BEGIN

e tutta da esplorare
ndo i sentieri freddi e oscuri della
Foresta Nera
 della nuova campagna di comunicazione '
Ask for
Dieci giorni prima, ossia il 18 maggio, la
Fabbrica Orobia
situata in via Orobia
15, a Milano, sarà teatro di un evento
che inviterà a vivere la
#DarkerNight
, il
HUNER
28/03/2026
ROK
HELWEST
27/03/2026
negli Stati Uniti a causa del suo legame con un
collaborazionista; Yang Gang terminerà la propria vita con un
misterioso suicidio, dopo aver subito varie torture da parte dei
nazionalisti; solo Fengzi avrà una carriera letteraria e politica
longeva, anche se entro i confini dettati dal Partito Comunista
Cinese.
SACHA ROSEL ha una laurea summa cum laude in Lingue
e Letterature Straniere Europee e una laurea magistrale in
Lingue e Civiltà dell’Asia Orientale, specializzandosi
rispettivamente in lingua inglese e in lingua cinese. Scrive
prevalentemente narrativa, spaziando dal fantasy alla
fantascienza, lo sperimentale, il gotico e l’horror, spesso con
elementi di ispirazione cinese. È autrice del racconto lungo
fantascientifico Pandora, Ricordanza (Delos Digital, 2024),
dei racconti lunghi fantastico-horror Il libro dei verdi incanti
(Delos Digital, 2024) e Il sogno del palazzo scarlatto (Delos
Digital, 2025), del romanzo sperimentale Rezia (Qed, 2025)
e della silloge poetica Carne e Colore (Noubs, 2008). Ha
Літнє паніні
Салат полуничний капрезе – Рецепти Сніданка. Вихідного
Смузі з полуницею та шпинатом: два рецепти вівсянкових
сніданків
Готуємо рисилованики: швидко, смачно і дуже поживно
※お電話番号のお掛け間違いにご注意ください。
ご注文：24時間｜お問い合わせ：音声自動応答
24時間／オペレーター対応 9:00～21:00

END

*What you have to do*
Quote every line of the records above verbatim, keeping the original line breaks.

*Task response*
e tutta da esplorare
ndo i sentieri freddi e oscuri della
Foresta Nera
 della nuova campagna di comunicazione '
Ask for
Dieci giorni prima, ossia il 18 maggio, la
Fabbrica Orobia
situata in via Orobia
15, a Milano, sarà teatro di un evento
che inviterà a vivere la
#DarkerNight
, il
HUNER
28/03/2026
ROK
HELWEST
27/03/2026
negli Stati Uniti a causa del suo legame con un
collaborazionista; Yang Gang terminerà la propria vita con un
misterioso suicidio, dopo aver subito varie torture da parte dei
nazionalisti; solo Fengzi avrà una carriera letteraria e politica
longeva, anche se entro i confini dettati dal Partito Comunista
Cinese.
SACHA ROSEL ha una laurea summa cum laude in Lingue
e Letterature Straniere Europee e una laurea magistrale in
Lingue e Civiltà dell’Asia Orientale, specializzandosi
rispettivamente in lingua inglese e in lingua cinese. Scrive
prevalentemente narrativa, spaziando dal fantasy alla
fantascienza, lo sperimentale, il gotico e l’horror, spesso con
elementi di ispirazione cinese. È autrice del racconto lungo
fantascientifico Pandora, Ricordanza (Delos Digital, 2024),
dei racconti lunghi fantastico-horror Il libro dei verdi incanti
(Delos Digital, 2024) e Il sogno del palazzo scarlatto (Delos
Digital, 2025), del romanzo sperimentale Rezia (Qed, 2025)
e della silloge poetica Carne e Colore (Noubs, 2008). Ha
Літнє паніні
Салат полуничний капрезе – Рецепти Сніданка. Вихідного
Смузі з полуницею та шпинатом: два рецепти вівсянкових
сніданків
Готуємо рисилованики: швидко, смачно і дуже поживно
※お電話番号のお掛け間違いにご注意ください。
ご注文：24時間｜お問い合わせ：音声自動応答
24時間／オペレーター対応 9:00～21:00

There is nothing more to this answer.